王志平想要掙脫李氏的束縛,卻被抓的死緊,他惱怒的說道:“你這潑婦,快些放開,成何體統!”

李氏大聲的哭喊著說道:“王志平,今日你哪兒都不許去!我兒子,唯一的兒子被人害死了,你竟然給我講體統,你還有沒有半分良心?”

“夠了!都給我閉嘴!”

一個蒼老的聲音傳來,喝止了外面的吵鬧。剛剛還無比彪悍的李氏在聽到聲音的瞬間,下意識的打了個寒戰,抓著王志平的手緊了緊,卻不在哭喊,只是小聲的抽泣著。王志平也停止了掙紮,老老實實的站在原地,任由李氏拉扯著。

廖敏緊走幾步走進了主臥房的小廳,剛剛走進房門,他就聞到了一股刺鼻的血腥味,掃了一眼坐在上首的王強,前兩天還神采奕奕的尚書大人,此刻卻精神萎靡,仿佛一瞬間老了十歲。

廖敏走到近前,躬身施禮道:“下官拜見尚書大人。”

王強面色陰沈的揮揮手,說道:“不用廢話了,今日之內,我要知道我孫子究竟是怎麽死的!”
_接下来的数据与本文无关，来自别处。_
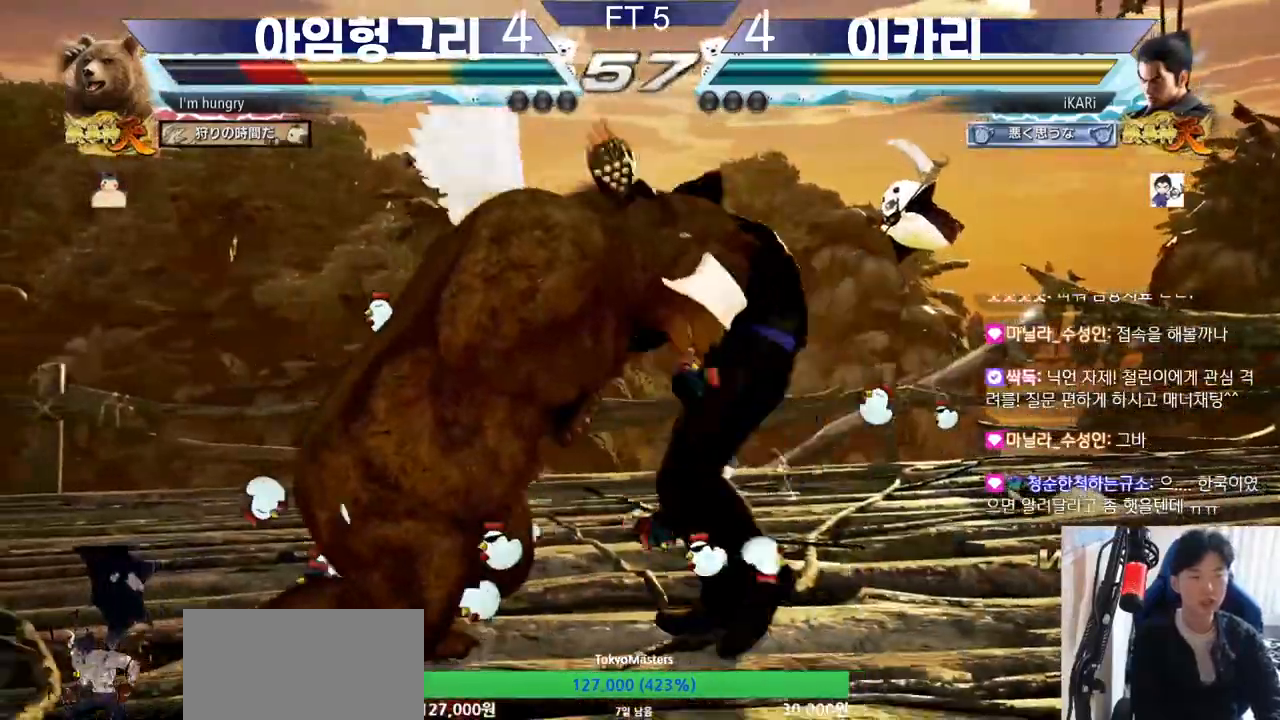
Gameplay with a controller (arcade stick); each line is a JSON object with the inputs held at the frame after it. "events" lists button and stick changes between this image and that frame as [ms after this image, input, new state], when the widget could be followed in between. Not read: L3 LP MK MP R3.
{"buttons": [], "left_stick": "center", "events": [[34, "CIRCLE", "down"], [50, "CIRCLE", "up"], [100, "CIRCLE", "down"], [150, "CIRCLE", "up"], [200, "CIRCLE", "down"], [250, "CIRCLE", "up"], [317, "CIRCLE", "down"], [334, "CIRCLE", "up"], [434, "TRIANGLE", "down"], [484, "TRIANGLE", "up"]]}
廖敏微微皺了皺眉,恭敬的說道:“是,下官一定竭盡所能!”

王強是禮部尚書正二品,廖敏是京都府尹正三品,官大一級壓死人,更何況王強跟攝政王府還是姻親關系,廖敏一個沒有後臺的人,還真得罪不起,所以即便王強說話再不客氣,廖敏也只能忍了。

廖敏走到門口,向外面候著的人招了招手,緊接著便進了臥房。廖敏見過無數人命案的現場,可眼前的一幕還是讓他忍不住一陣反胃。一眼望去,便是刺目的鮮紅,臥房的地面幾乎被鮮血鋪滿,濃重的血腥味撲面而來,讓初入這裏的人忍不住幹嘔。王文才一絲不掛,被一根麻繩吊在房梁上,肚子被剖開,半根腸子流出體外,xia ti被齊根割掉,胸前紮著無數的銀針,在陽光的照射下閃著森冷至極的光。王文才的眼睛瞪得極大,從他死灰的眼睛裏還能看到他極度的恐懼,嘴巴微張,舌頭向外伸出。

廖敏攔住想要進去的手下,仔細的看著被鮮血浸滿的地面。案發現場被維護的很好,基本沒有被破壞。地面上只有兩對腳印,看腳印的大小和行走的方向可以確定,其中一對是王文才本人的。另一對出現在臥房的門口,顯然是發現王文才屍體的家丁,在驚慌之下不小心踩到地上的血跡留下的腳印。

王文才屍體的正下方,有一個歪倒的凳子。廖敏看了看凳子的高度,又計算了一下王文才被吊起後距離地面的高度。他小心翼翼的繞過地面的血跡,來到臥房的窗前,窗戶被嚴實的關著,上面的插銷完好無損,沒有絲毫被破壞的痕跡,窗臺上很幹凈,沒有潛入的痕跡。